Using the strategy he and his colleagues developed, "we can make an educated guess as to where the phosphorylation sites may be happening in those proteins" that aren't covered by mass spec, said Schwartz.
And as the amount of mass-spec data increases, their approach should also lead to a jump in the number of modifications it can predict, he said. "That's something that's going to be important for us to do: to update our databases and grow with the community because data is being added at an unbelievable pace right now," Schwartz said.
[ pagebreak ]
In addition to phosphorylation, Schwartz's team used their method to computationally extract acetylation motifs for the first time. Based on an inspection of several motifs, there appears to be a preference for glycine and lysine in the residues immediately surrounding the acetylation residues at the +1 position, they wrote in their paper.
"These motifs may represent differences in acetyltransferase enzyme specificities," they said.
According to Schwartz, as far as motifs are concerned, "it seems like there are acetylation-specific motifs that are fairly ubiquitous."
While phosphorylation has been the most studied PTM, he also predicted that based on the number of predictions made by scan-x, acetylation could very soon rival phosphorylation as a PTM of interest.
The PhosphoSite has about 3,000 acetylation modifications, but using the motif-x and scan-x algorithms, and a specificity of 95 percent, there are an additional 54,000 predicted modifications. At 99-percent specificity an additional 18,000 modifications can be expected, Schwartz said.
The method should be effective for detecting any PTM "that we can get at by mass spec and [for which we] have a decent amount of data … assuming that there is some residue dependency surrounding the PTM," he added.
He said he has used the approach on datasets for PTMs such as glycosylation and SUMOylation, but didn't include the data in the MCP paper because the datasets weren't large enough. However, "the data is very similar" to what they found with phosphorylation and acetylation, "and everything seems to point to the fact that you're going to get very similar sensitivities and specificities," he added.
The strategy is also able to predict PTMs across different organisms. While the biological community has "assumed the motifs would be conserved" across organisms, it has never been proven," Schwartz said.
"There might be slight differences between various organisms as far as what their motif preferences are … so I think it is kind of important if you're going to carry out a prediction to make it organism-specific," he said.

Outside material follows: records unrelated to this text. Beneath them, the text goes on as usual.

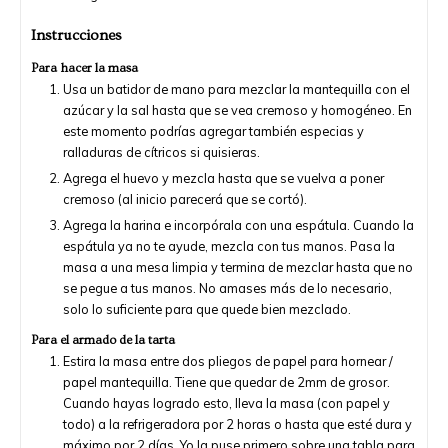
Instrucciones
Para hacer la masa
Usa un batidor de mano para mezclar la mantequilla con el
azúcar y la sal hasta que se vea cremoso y homogéneo. En
este momento podrías agregar también especias y
ralladuras de cítricos si quisieras.
Agrega el huevo y mezcla hasta que se vuelva a poner
cremoso (al inicio parecerá que se cortó).
Agrega la harina e incorpórala con una espátula. Cuando la
espátula ya no te ayude, mezcla con tus manos. Pasa la
masa a una mesa limpia y termina de mezclar hasta que no
se pegue a tus manos. No amases más de lo necesario,
solo lo suficiente para que quede bien mezclado.
Para el armado de la tarta
Estira la masa entre dos pliegos de papel para hornear /
papel mantequilla. Tiene que quedar de 2mm de grosor.
Cuando hayas logrado esto, lleva la masa (con papel y
todo) a la refrigeradora por 2 horas o hasta que esté dura y
máximo por 2 días. Yo la puse primero sobre una tabla para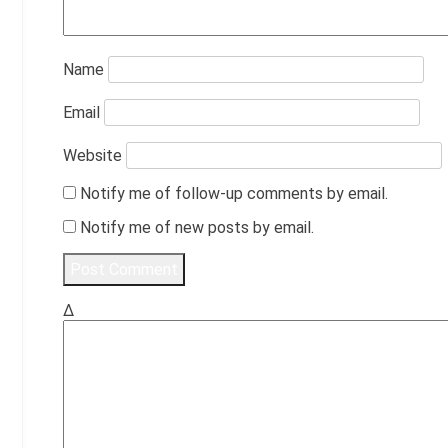
Name
Email
Website
Notify me of follow-up comments by email.
Notify me of new posts by email.
Δ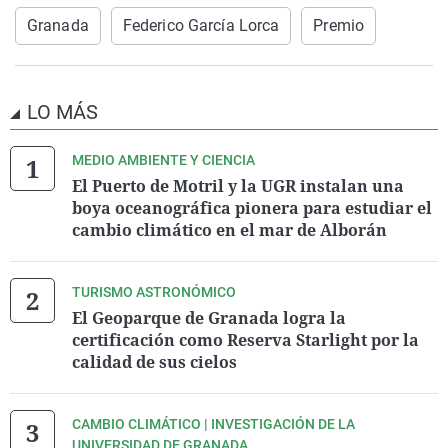
Granada
Federico García Lorca
Premio
LO MÁS
MEDIO AMBIENTE Y CIENCIA
El Puerto de Motril y la UGR instalan una
boya oceanográfica pionera para estudiar el
cambio climático en el mar de Alborán
TURISMO ASTRONÓMICO
El Geoparque de Granada logra la
certificación como Reserva Starlight por la
calidad de sus cielos
CAMBIO CLIMÁTICO | INVESTIGACIÓN DE LA
UNIVERSIDAD DE GRANADA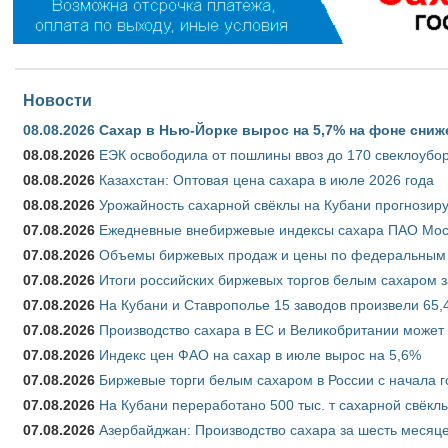
Новости
08.08.2026
Сахар в Нью-Йорке вырос на 5,7% на фоне сниж
08.08.2026
ЕЭК освободила от пошлины ввоз до 170 свеклоубо
08.08.2026
Казахстан: Оптовая цена сахара в июле 2026 года
08.08.2026
Урожайность сахарной свёклы на Кубани прогнозируе
07.08.2026
Ежедневные внебиржевые индексы сахара ПАО Моско
07.08.2026
Объемы биржевых продаж и цены по федеральным ок
07.08.2026
Итоги российских биржевых торгов белым сахаром за
07.08.2026
На Кубани и Ставрополье 15 заводов произвели 65,4
07.08.2026
Производство сахара в ЕС и Великобритании может 
07.08.2026
Индекс цен ФАО на сахар в июле вырос на 5,6%
07.08.2026
Биржевые торги белым сахаром в России с начала г
07.08.2026
На Кубани переработано 500 тыс. т сахарной свёкл
07.08.2026
Азербайджан: Производство сахара за шесть месяце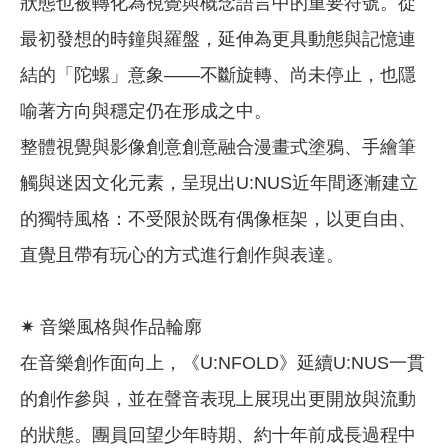
狀態也被轉化為視覺與概念語言中的重要符號。從
最初發想的時鐘與羅盤，延伸為更具動態與記憶連
結的「陀螺」意象——不斷旋轉、尚未停止，也隱
喻著方向與穩定仍在形成之中。
整體視覺與影像創意創意融合漫畫式塗鴉、手繪筆
觸與迷因文化元素，呈現出U:NUS近年間逐漸建立
的獨特風格：不受限於既有偶像框架，以更自由、
直覺且帶有玩心的方式進行創作與表達。
✷ 音樂風格與作品輪廓
在音樂創作面向上，《U:NFOLD》延續U:NUS一貫
的創作參與，並在聲音表現上展現出更開放與流動
的狀態。團員回望少年時期、約十年前成長過程中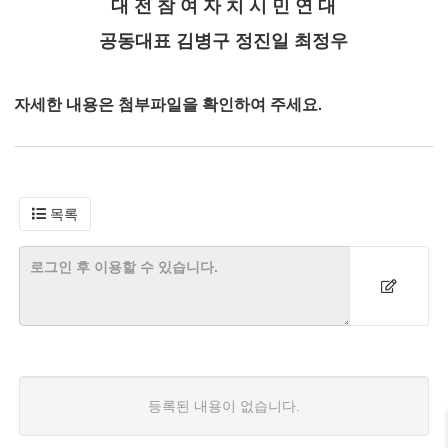
대 전 참 여 자 치 시 민 연 대
공동대표 김병구 정진일 최정우
자세한 내용은 첨부파일을 확인하여 주세요.
목록
등록된 내용이 없습니다.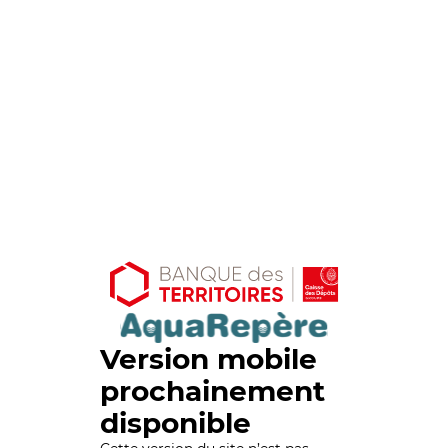
Version mobile
prochainement
disponible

In their paper, the authors said the predictive functionality of scan-x coupled with motif-x "will provide the necessary bridge between those who work on the proteomic scale and those who work on the protein scale."
Future research, they added, will focus on improving the predictive performance of the method and adding data from different modification sites.
"It is the concerted interaction of numerous protein modifications that likely contribute to a significant amount of phenotypic variability … and it is therefore our hope that protein modification prediction can also become a useful tool for interpreting diversity in human populations and in those other species," they said in the paper.